The article below also repeats this very dubious and most likely politically and  ideologically motivated statement: "A 2019 study revealed that we're even ingesting about 5 grams of microplastic, the weight of a credit card, each week."

"... A team of scientists out of Shinshu University has turned to sound to make it happen, experimenting with acoustic filtering to push MPs into a central channel, with branched sections filled by MP-free water that can be then released. ..."

From the abstract:
"Small plastic debris particles less than 5 mm in size called microplastics (MPs) are an emerging global ecological issue. This study developed a high enrichment microfluidic device to collect various-sized microparticles that uses four serial acoustic separations. To adopt the device for use with up to 200-µm MPs, the microchannel was widened by lowering the excitation frequency. The microfluidic device was designed for a 3.2-fold enrichment at each junction and a total 105-fold enrichment at the four junctions. The microfluidic network of the device was designed on the basis of a hydraulic-electric analogy and it worked even though only a single pump was used without multiple precise flow controllers. The collection performance of the device was evaluated based on the total collection rate that in turn was based on microscopic observations at the four junctions and the actual collection rate and the actual enrichment ratio obtained by measuring the effluents from the outlets. First, the device was evaluated separately using microparticles of 5, 10, 15, 25, 50, and 200 µm in diameter. The total collection rates were over 90% except for the 5-µm microparticles which seemed to be too small to manipulate acoustically at the lowered frequency. Finally, the device was evaluated with two example mixtures representing small MPs ranging from 200 µm down to 25 µm and very small MPs ranging from 25 µm down to 10 µm. Both the total collection rates and the actual collection rates ranged from 70% to 90%. However, the actual enrichment ratios ranged from half the designed value of 105 to the design value itself as some microparticles were slowed down and a few seemed to become trapped and attached to the microchannel walls by acoustic radiation force. Therefore, the microfluidic device was judged to be applicable to MP removal applications after prefiltration through a coarse mesh, while the MP analysis applications were judged to require improvement to inhibit the microparticle attachment used in 2D focusing. In conclusion, the serial acoustic separations could be a promising approach to highly enrich and remove various-sized MPs from environmental samples."
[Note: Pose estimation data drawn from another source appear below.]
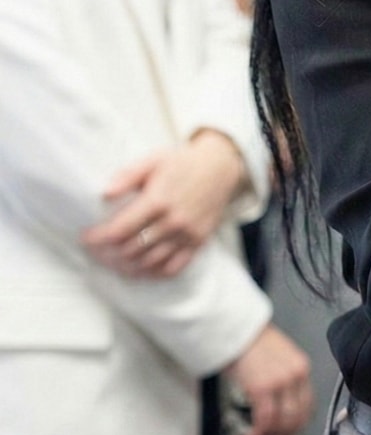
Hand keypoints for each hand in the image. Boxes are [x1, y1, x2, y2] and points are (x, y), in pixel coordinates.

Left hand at [82, 129, 246, 277]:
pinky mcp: (198, 242)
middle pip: (131, 250)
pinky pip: (173, 268)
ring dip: (126, 266)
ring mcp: (187, 234)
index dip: (98, 238)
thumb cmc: (183, 162)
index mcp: (158, 201)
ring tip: (113, 262)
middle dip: (108, 254)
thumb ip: (127, 176)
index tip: (86, 238)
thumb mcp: (153, 160)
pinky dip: (153, 273)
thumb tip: (104, 193)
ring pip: (149, 262)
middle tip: (96, 251)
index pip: (119, 230)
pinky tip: (140, 269)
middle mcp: (173, 221)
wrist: (221, 167)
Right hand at [223, 324, 312, 434]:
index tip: (282, 434)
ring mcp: (281, 381)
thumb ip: (283, 380)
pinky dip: (257, 434)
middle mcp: (296, 375)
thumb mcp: (278, 359)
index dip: (295, 427)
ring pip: (283, 423)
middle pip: (298, 419)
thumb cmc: (252, 343)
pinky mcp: (262, 387)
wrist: (236, 328)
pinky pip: (265, 420)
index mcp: (302, 368)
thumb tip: (277, 408)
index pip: (308, 407)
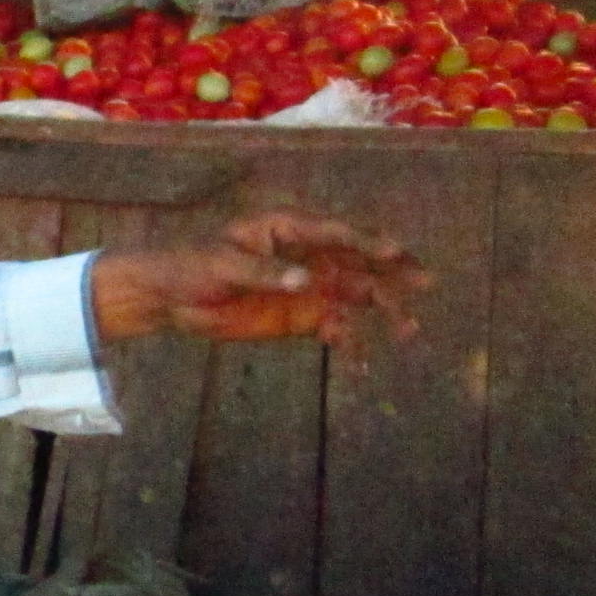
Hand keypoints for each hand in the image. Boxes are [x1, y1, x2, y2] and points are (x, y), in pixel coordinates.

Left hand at [89, 211, 426, 352]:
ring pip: (356, 297)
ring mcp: (308, 286)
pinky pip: (335, 328)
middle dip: (393, 273)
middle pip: (359, 262)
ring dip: (383, 312)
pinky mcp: (301, 316)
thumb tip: (305, 281)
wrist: (170, 298)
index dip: (368, 241)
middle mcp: (309, 255)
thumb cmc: (193, 266)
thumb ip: (265, 272)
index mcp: (290, 229)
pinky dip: (350, 344)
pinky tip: (362, 366)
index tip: (396, 251)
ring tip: (408, 331)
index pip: (337, 232)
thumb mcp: (224, 265)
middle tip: (425, 283)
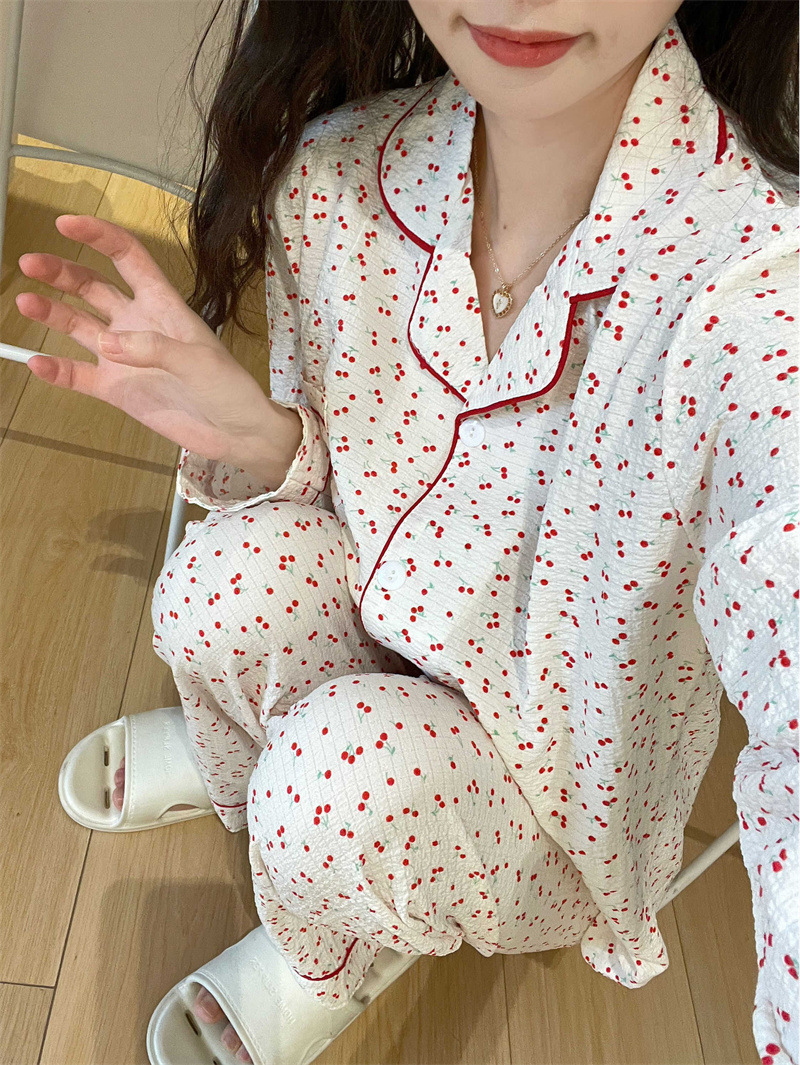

Sound can successfully remove microplastics from water

Filtering Pollution: A Microfluidic Device for Collecting Microplastics via Acoustic Focusing It has four serial trifurcated junctions where a 500 kHz acoustic wave is applied for a 105-fold enrichment of microplastics.
Microplastics (MPs), plastic debris smaller than 5 mm, indirectly harm the environment. They are traditionally collected and removed from water by filtering through meshes, which is inefficient. In this light, researchers from Japan have developed a high-enrichment microfluidic device that utilizes acoustic focusing to collect and remove 10–200 μm MPs from wastewater without recirculation. Its collection rates and enrichment ratios ranged approximately from 70–90% and 50–100, respectively on test samples.